7. Did any movies in particular inspire you when writing Hello I Must Be Going? If so, how?
Originally I was thinking about the films of Eric Rohmer, the French director. His films are about the smallest events, so much subtlety and character detail. But as I got more invested, and after going through the Sundance Screenwriting Lab, I wanted to challenge myself to make bigger choices. So, I went back to films I love by Woody Allen and Mike Leigh and even Bergman’s films -- simple stories with a lot of vulnerability and humor. And, yes, there is humor in Bergman’s films!
8. What was the most challenging part of getting this movie made?
The most challenging part was the shoot itself. We had 20 days! It was extremely hard on the actors, especially Melanie Lynskey.

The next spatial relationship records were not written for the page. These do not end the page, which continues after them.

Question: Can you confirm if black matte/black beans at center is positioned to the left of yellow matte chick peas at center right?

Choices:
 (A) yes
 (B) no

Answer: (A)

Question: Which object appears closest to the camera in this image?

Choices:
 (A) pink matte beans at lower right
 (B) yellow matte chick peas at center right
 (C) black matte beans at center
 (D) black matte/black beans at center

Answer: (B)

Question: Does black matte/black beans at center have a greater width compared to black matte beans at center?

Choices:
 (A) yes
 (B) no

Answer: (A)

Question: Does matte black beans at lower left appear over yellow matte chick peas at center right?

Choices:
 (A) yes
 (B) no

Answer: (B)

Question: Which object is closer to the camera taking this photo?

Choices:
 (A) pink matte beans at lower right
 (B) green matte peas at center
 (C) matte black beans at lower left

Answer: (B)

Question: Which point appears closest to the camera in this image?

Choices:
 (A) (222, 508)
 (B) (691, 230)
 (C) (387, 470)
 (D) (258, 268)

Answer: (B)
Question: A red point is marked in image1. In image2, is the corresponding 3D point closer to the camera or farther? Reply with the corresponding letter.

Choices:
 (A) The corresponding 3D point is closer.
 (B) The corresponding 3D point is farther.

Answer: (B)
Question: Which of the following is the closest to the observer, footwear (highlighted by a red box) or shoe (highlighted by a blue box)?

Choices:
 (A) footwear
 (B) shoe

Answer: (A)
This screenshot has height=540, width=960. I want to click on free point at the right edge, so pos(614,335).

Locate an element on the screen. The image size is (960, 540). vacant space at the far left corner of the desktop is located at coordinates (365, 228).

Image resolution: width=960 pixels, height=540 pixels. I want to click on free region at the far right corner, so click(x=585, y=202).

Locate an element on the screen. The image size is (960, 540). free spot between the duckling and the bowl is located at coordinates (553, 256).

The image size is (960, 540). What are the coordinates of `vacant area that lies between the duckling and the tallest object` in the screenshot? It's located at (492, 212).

The character she plays is in every singly scene and has to go through so many emotional ups and downs--a real challenge for an actor in any circumstances. But in 20 days it really pushes the limits. She was a amazing about it, (and she is amazing in the film) but it was really hard to see her go through all that--and to feel responsible for it. On top of that Hurricane Irene hit Westport toward the end of the shoot. We lost locations and a day of filming...it was a lot. But I have to say it really gave the whole experience a kind of urgency and reality that I think shows up on screen. We all had to stay very awake!
9. Where do you do your best writing? In other words, what place gives you the most inspiration and motivation as a writer?
I live in Los Angeles, and I’ve found it to be a great place to write. But mostly for me it’s about time and quiet.